As a survivor, I did not feel that in any way. On the contrary, the whole thing caused me to feel sick.
Eighteen years ago, when I first broke free of my abuser, I could have had a different perspective. Instead, I grew up in a time of survivor-revenge fantasies such as “Foxfire,” which positioned brutally taking on an abusive partner as the best method to get over the trauma. I also believed that the most effective remedy for a bad boyfriend was a faithful lover who was able to slam his abuser and then stand for me. It was the height of love.
However, I began to feel that my feelings began to shift over time. Some time ago, I confided in my spouse about how men brutally abused me previously. He quickly responded by saying that the revelation of brutality made him want to take on these guys. It was meant to be a way to feel safe and taken care of. But instead, it made me feel uncomfortable.
I attribute this shift in my outlook on life to a few various factors. In the last two decades, retribution has not been a catalyst for healing or healing, nor did “getting to be even” with my abusive partner. The most effective thing is getting away from him and having the courage to live my life completely free from the shadow of his snare. If your partner is swaying ex via text messages, most likely, it isn’t going to give you the freedom. Instead, it could encourage your ex to interact with you even more, especially as contrary to what many believe, most abusive people aren’t scared of insults or even physical violence. They’re encouraged by their abusers.
After all, Kardashian is already permanently connected to Ye via their sons. So she doesn’t require anything to add the fuel to an already dangerous co-parenting conflict.
Two decades of being as a survivor of abuse have taught me that it’s the people who are the most defensive when they hear about my abusive ex or any other males who have brutally assaulted me — ones who would like to “stand in my defense” by threatening them isn’t the ones who are most loyal to me and most willing to respect me and my boundaries. The majority of times, they’ve been those with issues of anger who view my abuser as a secure, appropriate target of their anger. This is a huge warning sign.

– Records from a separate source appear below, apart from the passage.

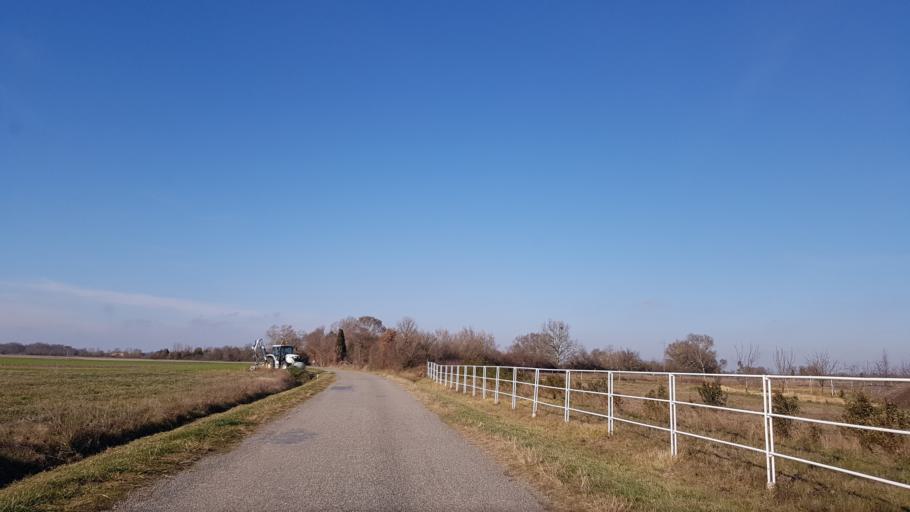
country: FR
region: Midi-Pyrenees
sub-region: Departement de l'Ariege
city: La Tour-du-Crieu
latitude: 43.1577
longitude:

And that friend who wanted to take on my abuser from the past? Unfortunately, the relationship didn’t end on favorable terms. Our last conversation was a particularly tense fight which left me feeling humiliated to have believed that someone could be “on the other side.”
Getting out of an abusive relationship is a difficult task, and those who have been through it need every assistance and support they receive. From personal experience, trying to sway or denigrate the abuser could mean being with them according to their own rules. It’s not necessarily a way to break this cycle. In addition, it won’t aid many survivors to break free.